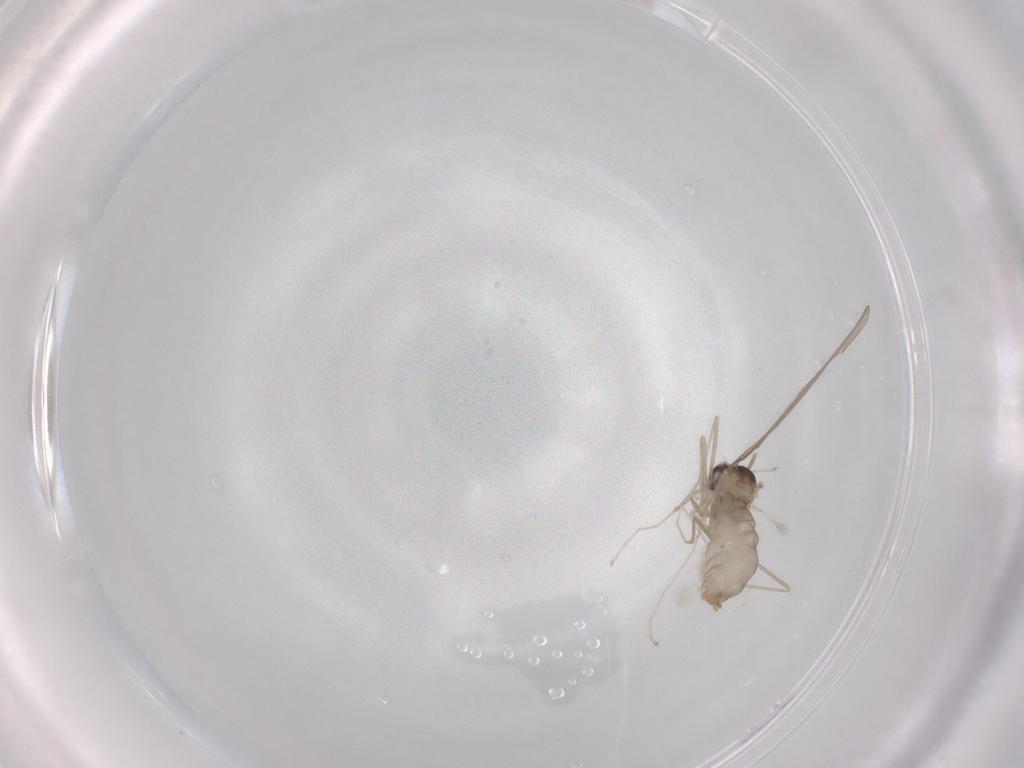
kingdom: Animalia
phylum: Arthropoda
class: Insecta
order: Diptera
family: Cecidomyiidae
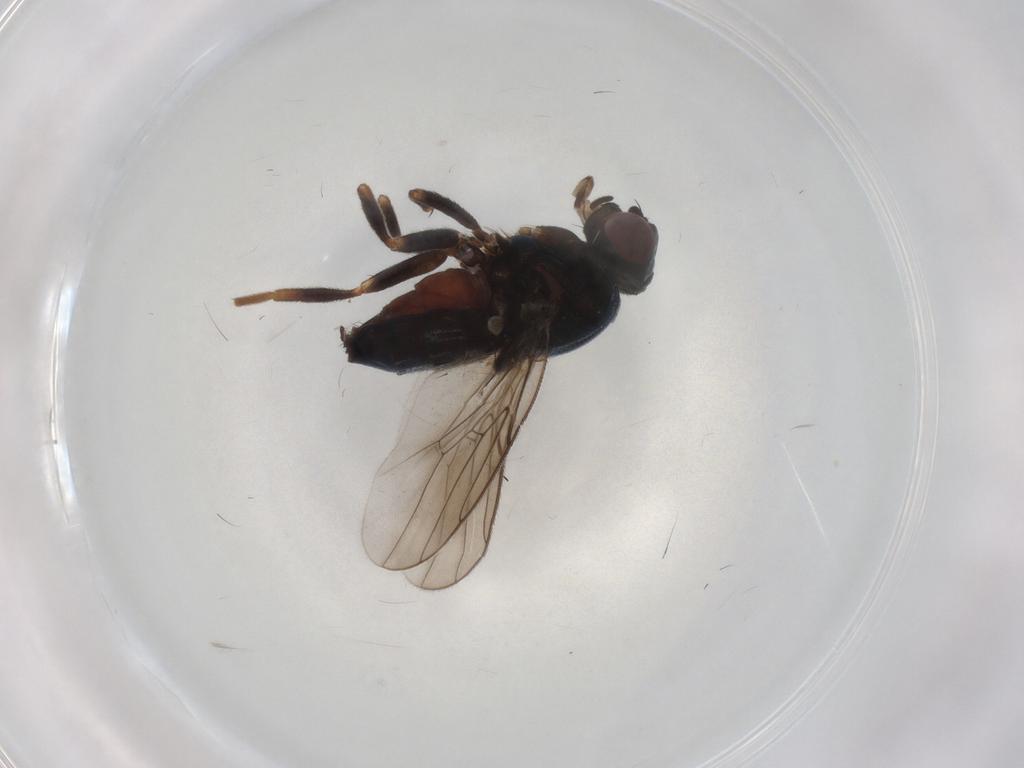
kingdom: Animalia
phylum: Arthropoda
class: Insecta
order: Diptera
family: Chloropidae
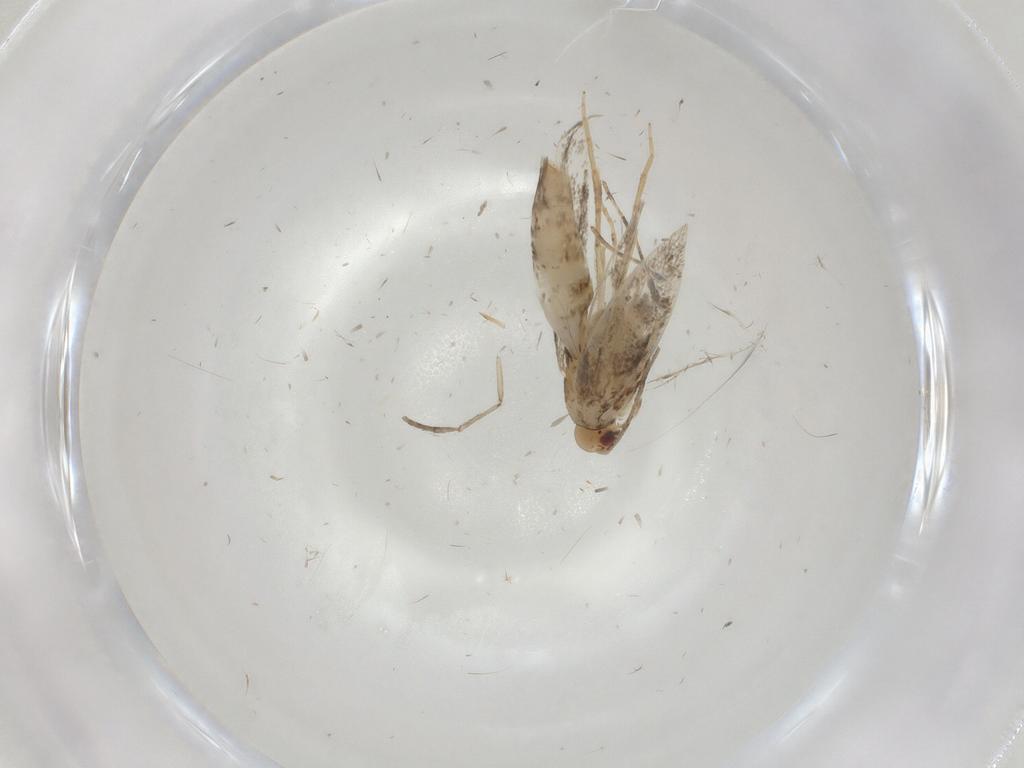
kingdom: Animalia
##############################
-- Job --
Edit the entries by changing every "phylum" to "division" and leaving everything else as it is. Don't include the pictures in your answer.

-- Response for this exercise --
kingdom: Animalia
division: Arthropoda
class: Insecta
order: Diptera
family: Cecidomyiidae
kingdom: Animalia
division: Arthropoda
class: Insecta
order: Diptera
family: Chloropidae
kingdom: Animalia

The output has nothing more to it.